🤖 AI Summary
To address the limited performance of open-source large language models (LLMs) in register-transfer level (RTL) code generation—particularly their lack of automated error correction and capability to progressively generate increasingly complex designs—this paper proposes a multi-agent collaborative framework. The framework integrates domain-specific LLM agents with hardware simulation and synthesis tools (e.g., Verilator, Yosys) to establish an end-to-end closed loop encompassing RTL generation, compilation, functional verification, and synthesizability checking. We introduce Progressive Error Feedback Adaptation (PEFA), a novel iterative feedback mechanism that enables self-correction and gradual complexity escalation in generated RTL. Leveraging an open-source agent orchestration framework, we unify heterogeneous LLMs and evaluate the system on two NL-to-RTL benchmark datasets, achieving state-of-the-art pass rates while reducing average token consumption by 32%, thereby significantly narrowing the performance gap between open-source and proprietary LLMs.
📝 Abstract
We present an agentic flow consisting of multiple agents that combine specialized LLMs and hardware simulation tools to collaboratively complete the complex task of Register Transfer Level (RTL) generation without human intervention. A key feature of the proposed flow is the progressive error feedback system of agents (PEFA), a self-correcting mechanism that leverages iterative error feedback to progressively increase the complexity of the approach.
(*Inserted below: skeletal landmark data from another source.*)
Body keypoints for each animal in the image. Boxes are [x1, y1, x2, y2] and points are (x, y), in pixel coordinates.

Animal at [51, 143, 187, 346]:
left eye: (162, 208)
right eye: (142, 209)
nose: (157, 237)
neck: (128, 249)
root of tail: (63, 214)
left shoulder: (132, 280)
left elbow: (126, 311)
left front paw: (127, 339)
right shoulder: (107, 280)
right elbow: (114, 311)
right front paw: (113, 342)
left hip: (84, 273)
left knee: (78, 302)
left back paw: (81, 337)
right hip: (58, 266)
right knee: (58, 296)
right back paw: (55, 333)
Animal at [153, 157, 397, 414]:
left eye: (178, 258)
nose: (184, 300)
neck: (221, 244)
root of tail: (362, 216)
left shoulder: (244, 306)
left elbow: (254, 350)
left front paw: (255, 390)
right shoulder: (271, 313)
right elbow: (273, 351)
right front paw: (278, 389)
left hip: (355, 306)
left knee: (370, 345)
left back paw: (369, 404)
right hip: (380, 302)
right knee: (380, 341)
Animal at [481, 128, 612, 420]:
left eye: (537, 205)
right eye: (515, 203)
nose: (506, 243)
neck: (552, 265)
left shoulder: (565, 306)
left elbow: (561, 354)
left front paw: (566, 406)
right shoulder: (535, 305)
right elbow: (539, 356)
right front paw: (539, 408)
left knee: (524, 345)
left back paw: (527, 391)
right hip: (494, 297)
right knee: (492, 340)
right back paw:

The generated RTL includes checks for compilation, functional correctness, and synthesizable constructs. To validate this adaptive approach to code generation, benchmarking is performed using two opensource natural language-to-RTL datasets. We demonstrate the benefits of the proposed approach implemented on an open source agentic framework, using both open- and closed-source LLMs, effectively bridging the performance gap between them. Compared to previously published methods, our approach sets a new benchmark, providing state-of-the-art pass rates while being efficient in token counts.